Locate each line in the data below that contains the string "label" and copy those lines.
[Start of Data extract]
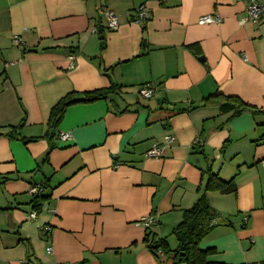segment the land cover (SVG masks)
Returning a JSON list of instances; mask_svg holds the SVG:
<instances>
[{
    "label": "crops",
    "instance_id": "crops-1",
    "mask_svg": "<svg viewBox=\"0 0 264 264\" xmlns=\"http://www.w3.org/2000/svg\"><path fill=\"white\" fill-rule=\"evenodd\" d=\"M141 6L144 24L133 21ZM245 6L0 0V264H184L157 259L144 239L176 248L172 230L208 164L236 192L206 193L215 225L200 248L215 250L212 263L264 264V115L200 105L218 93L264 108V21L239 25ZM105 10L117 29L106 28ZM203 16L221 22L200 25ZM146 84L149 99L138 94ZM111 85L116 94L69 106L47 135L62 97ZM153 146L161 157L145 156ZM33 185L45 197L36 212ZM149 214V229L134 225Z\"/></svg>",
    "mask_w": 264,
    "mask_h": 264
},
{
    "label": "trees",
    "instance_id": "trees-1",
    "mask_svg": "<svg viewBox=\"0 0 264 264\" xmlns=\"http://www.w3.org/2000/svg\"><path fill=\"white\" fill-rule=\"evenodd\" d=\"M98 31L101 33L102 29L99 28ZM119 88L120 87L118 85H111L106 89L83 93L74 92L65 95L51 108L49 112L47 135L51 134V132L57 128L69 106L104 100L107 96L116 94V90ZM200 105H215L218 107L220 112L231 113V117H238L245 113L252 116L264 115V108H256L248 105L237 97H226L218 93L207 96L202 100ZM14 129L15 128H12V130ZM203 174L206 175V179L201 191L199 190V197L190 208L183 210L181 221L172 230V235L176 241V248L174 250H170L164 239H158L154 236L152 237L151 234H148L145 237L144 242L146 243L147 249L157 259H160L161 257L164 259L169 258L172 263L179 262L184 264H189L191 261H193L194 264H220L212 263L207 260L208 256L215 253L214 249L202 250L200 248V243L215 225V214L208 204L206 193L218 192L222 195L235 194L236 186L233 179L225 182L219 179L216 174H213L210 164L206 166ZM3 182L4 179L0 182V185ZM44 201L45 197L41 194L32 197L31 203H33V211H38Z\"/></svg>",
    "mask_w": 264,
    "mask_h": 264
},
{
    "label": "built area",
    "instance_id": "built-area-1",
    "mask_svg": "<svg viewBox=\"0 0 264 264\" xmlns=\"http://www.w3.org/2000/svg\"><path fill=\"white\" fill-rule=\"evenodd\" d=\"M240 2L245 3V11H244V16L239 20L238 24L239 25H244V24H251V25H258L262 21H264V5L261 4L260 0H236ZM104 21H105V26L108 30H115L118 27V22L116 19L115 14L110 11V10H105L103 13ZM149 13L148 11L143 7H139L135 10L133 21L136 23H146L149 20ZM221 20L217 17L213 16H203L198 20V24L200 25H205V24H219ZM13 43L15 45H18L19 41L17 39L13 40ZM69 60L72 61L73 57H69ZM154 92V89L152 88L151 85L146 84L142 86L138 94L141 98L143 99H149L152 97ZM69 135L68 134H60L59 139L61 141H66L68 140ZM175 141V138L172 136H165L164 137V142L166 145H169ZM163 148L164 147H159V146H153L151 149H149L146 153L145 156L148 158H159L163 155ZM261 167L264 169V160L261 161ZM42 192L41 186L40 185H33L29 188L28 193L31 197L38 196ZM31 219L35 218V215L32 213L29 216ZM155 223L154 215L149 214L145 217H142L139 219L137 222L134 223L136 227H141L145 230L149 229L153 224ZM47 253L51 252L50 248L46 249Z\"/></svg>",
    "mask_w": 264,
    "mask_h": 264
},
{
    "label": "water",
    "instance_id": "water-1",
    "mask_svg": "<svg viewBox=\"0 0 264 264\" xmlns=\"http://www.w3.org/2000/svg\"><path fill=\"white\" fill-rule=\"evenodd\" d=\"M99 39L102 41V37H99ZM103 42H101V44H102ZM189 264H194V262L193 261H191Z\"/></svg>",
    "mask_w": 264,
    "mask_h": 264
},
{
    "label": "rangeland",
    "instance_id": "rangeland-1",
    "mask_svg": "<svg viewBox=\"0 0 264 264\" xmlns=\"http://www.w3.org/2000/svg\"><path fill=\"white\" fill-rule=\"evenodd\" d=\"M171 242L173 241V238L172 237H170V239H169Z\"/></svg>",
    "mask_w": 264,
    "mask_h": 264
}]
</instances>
[End of Data extract]
Full response:
    "label": "crops",
    "label": "trees",
    "label": "built area",
    "label": "water",
    "label": "rangeland",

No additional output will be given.